求められる作業 1: パキスタンの結核に関する記事について、次の(a)〜(c)が内容と合っているかを「はい」か「いいえ」で答え、判断の決め手となる記事の言葉を一字一句違えずに引用してください。(a) パキスタンでは2024年に推定67万件の新規症例が報告された。(b) 胸部キャンプでの結核スクリーニングは有料である。(c) ラヒムさんの妻はスクリーニングで陽性と判明した。
求められる作業 2: パキスタンの結核に関する記事の最後の文に続けて、本文を書き継いでください。

提示文:
--- --- ---

パキスタン:結核との闘い──地域密着のワンストップ医療が切り拓く未来
2025年12月18日
近くでは、6歳の息子ムスタファくんが木製のベンチに腰掛け、足をぶらぶらさせている。少しずれたマスクの奥から、恥ずかしそうな笑みがうかがえる。
ムスタファくんは治療を終えてまだ2週間だが、すでに元気を取り戻しつつある。カラチで日雇い労働者として働きながら、2人の子どもを育てるラヒムさんは、病院を転々とした数カ月間の不安な日々を振り返った。
でも、良くならなかったんです。2日ほど良くなっても、また同じ症状──疲労感、発汗、そして体のだるさが戻ってしまいました。
ムハンマド・ラヒムさん 結核を患った息子を持つ父親
こうした苦労は、カラチの7地区の中でも結核の発見率が最も低い地区内にあり、人口密集地域でもあるバルディアでは珍しいことではない。
広がる脅威──望まれる検査と早期診断
パキスタンは世界でも結核患者数が多い上位5つの国の1つであり、2024年には推定67万件の新規症例が報告された。これは世界全体の約6.3%に相当する。
特に子どもはリスクが高く、2023年には約6万7000件の小児結核症例が確認され、全症例の約14%を占めた。さらに、診断を受けていない患者もたくさんいるとみられる。
MSFは2025年初めにバルディアで結核治療サービスの支援を開始し、検査や早期診断へのアクセスを強化した。これにより、人びとは遠くの大病院まで移動することなく診察が受けられるようになった。
MSFはまた、アウトリーチ活動の一環として移動式の検診所「胸部キャンプ」を運営している。医療施設に行かずとも無料で結核のスクリーニングを受けられる仕組みで、特に子どもを含む、通常なら医療を受けない可能性のある人びとに手を差し伸べることが目的だ。
ラヒムさんはこれまでの経験から、あまり期待せずにムスタファくんを検診に連れてきた。しかし、ここでの検査で結核と判明したのだ。
私と妻、もう一人の息子もスクリーニングを受けました。幸い、誰も陽性ではありませんでした。それからムスタファの治療を始め、今ではすっかり元気です。

--- --- ---

掲載された行:
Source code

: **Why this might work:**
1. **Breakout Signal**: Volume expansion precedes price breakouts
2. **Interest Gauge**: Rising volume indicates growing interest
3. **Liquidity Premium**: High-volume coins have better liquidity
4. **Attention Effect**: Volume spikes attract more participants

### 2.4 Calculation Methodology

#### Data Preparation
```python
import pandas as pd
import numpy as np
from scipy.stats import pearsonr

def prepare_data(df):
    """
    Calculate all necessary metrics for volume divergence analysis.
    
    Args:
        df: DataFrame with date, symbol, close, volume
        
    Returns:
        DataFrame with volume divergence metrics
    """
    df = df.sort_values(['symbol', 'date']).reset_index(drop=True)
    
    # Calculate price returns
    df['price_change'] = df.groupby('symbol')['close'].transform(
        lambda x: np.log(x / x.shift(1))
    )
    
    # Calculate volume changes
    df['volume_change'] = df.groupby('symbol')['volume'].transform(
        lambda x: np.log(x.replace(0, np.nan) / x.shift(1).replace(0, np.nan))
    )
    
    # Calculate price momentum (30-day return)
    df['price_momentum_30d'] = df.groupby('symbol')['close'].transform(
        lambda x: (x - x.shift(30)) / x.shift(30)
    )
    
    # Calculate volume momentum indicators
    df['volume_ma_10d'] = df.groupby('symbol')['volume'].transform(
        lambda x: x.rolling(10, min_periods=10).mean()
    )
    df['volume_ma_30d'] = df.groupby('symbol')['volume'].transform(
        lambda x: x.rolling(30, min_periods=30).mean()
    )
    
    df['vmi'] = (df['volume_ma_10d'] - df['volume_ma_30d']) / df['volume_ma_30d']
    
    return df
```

--- --- ---

課題の解答 1:
(a) はい。「2024年には推定67万件の新規症例が報告された」
(b) いいえ。「医療施設に行かずとも無料で結核のスクリーニングを受けられる仕組み」
(c) いいえ。「幸い、誰も陽性ではありませんでした。」

課題の解答 2:
ムハンマド・ラヒムさん 結核を患った息子を持つ父親
地域に根差した診療体制で拡大する医療アクセス
バルディアで結核治療へのアクセスを改善するため、MSFは地域保健センターで診察、健康推進セッション、胸部X線、便や喀痰を用いたGeneXpert(※)検査、さらにC型肝炎やHIVなど他の疾患のスクリーニングを含む、必要なすべてのサービスを提供している。
これにより、人びとは長距離の移動や複雑な手続きに悩まされず、自宅近くで診断から治療までワンストップで受けることができる。
このプロジェクトの開始以来、約200万人が暮らすバルディアでは、MSFの診療所が欠かせない存在となっている。最初の10カ月間で、MSFは218人の患者を登録し、2235件の診察を実施した。また、「胸部キャンプ」では2904人にスクリーニングを行った。
さらに、結核患者の家庭内接触者372人を追跡し、そのうち174人に予防治療を開始した。こうした取り組みにより、結核の早期発見とケアの改善が進んでいる。
- ※GeneXpert:結核の診断に使われる自動遺伝子解析装置
「学校に戻って、またクリケットをやりたいと言っています。将来は医者になって、ここで治療を受けて回復したように、他の人も助けてほしいと思います」
しっかり勉強すれば、結核はこうすれば治ると、皆に伝えられるようになるはずですから──。